When my son was ten years old, I married, and after living in other people’s homes for eight years, we now had our own home. It was nice not to have to work, and I could concentrate on home-schooling. My greatest concern was for my husband to accept and love my son. It didn’t happen, and we had years of angst. To help survive this new heart break, I visited counselors and support groups. These people listened to me and accepted me unconditionally, which is something I never experienced.
When my son left for college, I worked part-time with the CHIP program in Rockford, IL, directly with the staff and the creator of the program. This proved to be a dramatic life-changing experience. Not only did I gain valuable experience for my future dream job, but I also met many people and found love and acceptance. This included loving families at the local church that befriended me and welcomed me into their homes and lives.
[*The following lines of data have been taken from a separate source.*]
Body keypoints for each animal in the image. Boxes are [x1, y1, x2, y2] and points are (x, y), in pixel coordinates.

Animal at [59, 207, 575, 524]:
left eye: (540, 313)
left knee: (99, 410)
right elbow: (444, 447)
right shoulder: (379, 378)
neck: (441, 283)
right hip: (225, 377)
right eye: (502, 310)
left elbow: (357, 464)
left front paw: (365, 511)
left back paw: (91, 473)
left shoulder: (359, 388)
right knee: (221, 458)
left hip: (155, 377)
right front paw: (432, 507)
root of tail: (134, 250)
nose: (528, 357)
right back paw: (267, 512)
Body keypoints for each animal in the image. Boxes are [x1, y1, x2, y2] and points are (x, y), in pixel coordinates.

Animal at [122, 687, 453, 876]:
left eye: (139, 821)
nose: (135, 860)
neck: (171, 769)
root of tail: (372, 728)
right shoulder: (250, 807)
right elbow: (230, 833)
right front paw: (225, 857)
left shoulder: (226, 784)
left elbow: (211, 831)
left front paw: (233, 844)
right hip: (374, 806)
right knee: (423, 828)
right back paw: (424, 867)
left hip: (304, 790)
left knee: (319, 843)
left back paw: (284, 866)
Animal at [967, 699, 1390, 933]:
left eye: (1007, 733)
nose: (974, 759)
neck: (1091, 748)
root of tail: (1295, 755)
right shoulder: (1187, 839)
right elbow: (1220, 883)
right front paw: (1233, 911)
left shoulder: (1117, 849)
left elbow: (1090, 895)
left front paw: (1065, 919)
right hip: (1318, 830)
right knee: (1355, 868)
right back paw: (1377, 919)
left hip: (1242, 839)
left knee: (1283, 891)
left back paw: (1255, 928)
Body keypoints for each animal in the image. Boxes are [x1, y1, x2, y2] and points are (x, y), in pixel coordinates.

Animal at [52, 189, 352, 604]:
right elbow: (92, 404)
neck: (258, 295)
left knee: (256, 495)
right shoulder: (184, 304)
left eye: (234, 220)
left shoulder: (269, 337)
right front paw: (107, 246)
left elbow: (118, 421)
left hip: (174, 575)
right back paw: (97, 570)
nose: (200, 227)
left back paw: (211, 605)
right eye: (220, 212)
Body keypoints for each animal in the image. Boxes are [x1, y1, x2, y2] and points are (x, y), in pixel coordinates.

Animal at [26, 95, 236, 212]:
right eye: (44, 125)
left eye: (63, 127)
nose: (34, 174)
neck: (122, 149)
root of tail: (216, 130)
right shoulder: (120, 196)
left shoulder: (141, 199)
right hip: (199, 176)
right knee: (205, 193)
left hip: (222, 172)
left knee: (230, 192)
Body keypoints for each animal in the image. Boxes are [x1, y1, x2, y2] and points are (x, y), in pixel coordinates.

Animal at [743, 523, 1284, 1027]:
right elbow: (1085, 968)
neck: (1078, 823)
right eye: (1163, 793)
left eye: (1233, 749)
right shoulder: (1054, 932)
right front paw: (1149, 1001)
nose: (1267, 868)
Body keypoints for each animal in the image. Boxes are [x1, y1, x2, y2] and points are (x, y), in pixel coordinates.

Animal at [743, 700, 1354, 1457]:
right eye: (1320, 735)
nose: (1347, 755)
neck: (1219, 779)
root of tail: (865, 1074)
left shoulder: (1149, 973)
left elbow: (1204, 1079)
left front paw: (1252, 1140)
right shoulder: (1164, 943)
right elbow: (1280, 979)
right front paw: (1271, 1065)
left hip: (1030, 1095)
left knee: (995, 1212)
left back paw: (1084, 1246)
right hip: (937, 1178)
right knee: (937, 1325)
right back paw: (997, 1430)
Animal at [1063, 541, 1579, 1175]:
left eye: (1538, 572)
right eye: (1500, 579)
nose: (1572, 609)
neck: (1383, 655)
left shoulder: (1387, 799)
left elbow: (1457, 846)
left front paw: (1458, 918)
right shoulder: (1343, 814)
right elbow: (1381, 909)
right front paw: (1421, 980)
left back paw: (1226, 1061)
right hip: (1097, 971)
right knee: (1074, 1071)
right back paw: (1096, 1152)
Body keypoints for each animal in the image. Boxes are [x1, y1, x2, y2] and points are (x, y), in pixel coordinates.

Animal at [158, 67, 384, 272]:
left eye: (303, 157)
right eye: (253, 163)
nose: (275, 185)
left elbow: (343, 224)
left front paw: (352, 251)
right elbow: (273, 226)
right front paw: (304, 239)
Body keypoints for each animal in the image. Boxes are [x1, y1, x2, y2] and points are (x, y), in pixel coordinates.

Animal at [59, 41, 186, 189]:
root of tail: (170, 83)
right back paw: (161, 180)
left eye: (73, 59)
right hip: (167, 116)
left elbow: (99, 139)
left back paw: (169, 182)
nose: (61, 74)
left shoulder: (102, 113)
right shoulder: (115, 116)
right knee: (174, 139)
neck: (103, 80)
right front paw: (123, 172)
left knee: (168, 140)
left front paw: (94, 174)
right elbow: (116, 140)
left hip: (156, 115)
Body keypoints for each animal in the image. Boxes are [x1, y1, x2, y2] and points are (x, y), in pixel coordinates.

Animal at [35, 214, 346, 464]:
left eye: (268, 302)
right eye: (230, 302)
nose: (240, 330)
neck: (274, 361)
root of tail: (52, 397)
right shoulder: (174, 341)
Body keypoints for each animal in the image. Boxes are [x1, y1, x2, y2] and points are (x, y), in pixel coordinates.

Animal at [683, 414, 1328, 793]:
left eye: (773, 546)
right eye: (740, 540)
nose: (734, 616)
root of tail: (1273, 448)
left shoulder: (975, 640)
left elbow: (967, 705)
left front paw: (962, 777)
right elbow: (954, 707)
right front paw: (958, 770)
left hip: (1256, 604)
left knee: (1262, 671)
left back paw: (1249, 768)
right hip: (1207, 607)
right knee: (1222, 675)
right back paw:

Thanks to God, my husband, family and friends, our lives have turned out all right. My dream job of nutrition and cooking instructor came my way and occasionally I get new job openings. Our son is head of design and strategy of the East coast division of an IT company. He is happily married and has two lovely children. We see each other often, and everyone in the family now gets along. In our local church, I am an active leader and teach the adult Sabbath school and occasionally give Bible studies. My husband and I work together for the church and other projects. We have opened our home to others, especially to single mothers, and tried to help their children.
God has been with me through the mistakes and bad choices, which created potholes I never imaged would be in my life. It has taken decades to fix these potholes which only God can repair. God wanted me happy, and to believe in His power in my life, rather than living by special rules. Rules and works didn’t bring any good thing, but faith in Him has allowed the repairing of the potholes in my broken heart. Life still has its ups and downs, but my life is happier and more rewarding. Every day I am grateful for His presence in my life and I know He is willing to be there for you or any who open their hearts to him.